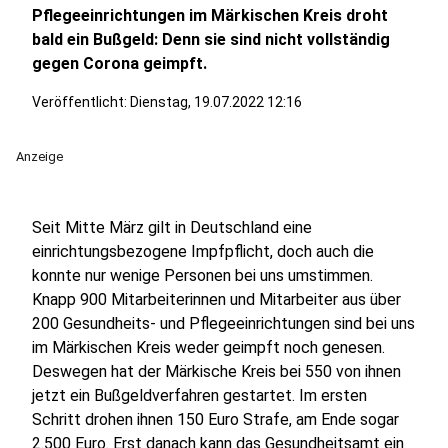
Pflegeeinrichtungen im Märkischen Kreis droht
bald ein Bußgeld: Denn sie sind nicht vollständig
gegen Corona geimpft.
Veröffentlicht:
Dienstag, 19.07.2022 12:16
Anzeige
Seit Mitte März gilt in Deutschland eine
einrichtungsbezogene Impfpflicht, doch auch die
konnte nur wenige Personen bei uns umstimmen.
Knapp 900 Mitarbeiterinnen und Mitarbeiter aus über
200 Gesundheits- und Pflegeeinrichtungen sind bei uns
im Märkischen Kreis weder geimpft noch genesen.
Deswegen hat der Märkische Kreis bei 550 von ihnen
jetzt ein Bußgeldverfahren gestartet. Im ersten
Schritt drohen ihnen 150 Euro Strafe, am Ende sogar
2.500 Euro. Erst danach kann das Gesundheitsamt ein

▶ _WORK REQUEST_
Print out the entries once more, unchanged. No pictures.

▶ _YOUR RESPONSE_
Pflegeeinrichtungen im Märkischen Kreis droht
bald ein Bußgeld: Denn sie sind nicht vollständig
gegen Corona geimpft.
Veröffentlicht:
Dienstag, 19.07.2022 12:16
Anzeige
Seit Mitte März gilt in Deutschland eine
einrichtungsbezogene Impfpflicht, doch auch die
konnte nur wenige Personen bei uns umstimmen.
Knapp 900 Mitarbeiterinnen und Mitarbeiter aus über
200 Gesundheits- und Pflegeeinrichtungen sind bei uns
im Märkischen Kreis weder geimpft noch genesen.
Deswegen hat der Märkische Kreis bei 550 von ihnen
jetzt ein Bußgeldverfahren gestartet. Im ersten
Schritt drohen ihnen 150 Euro Strafe, am Ende sogar
2.500 Euro. Erst danach kann das Gesundheitsamt ein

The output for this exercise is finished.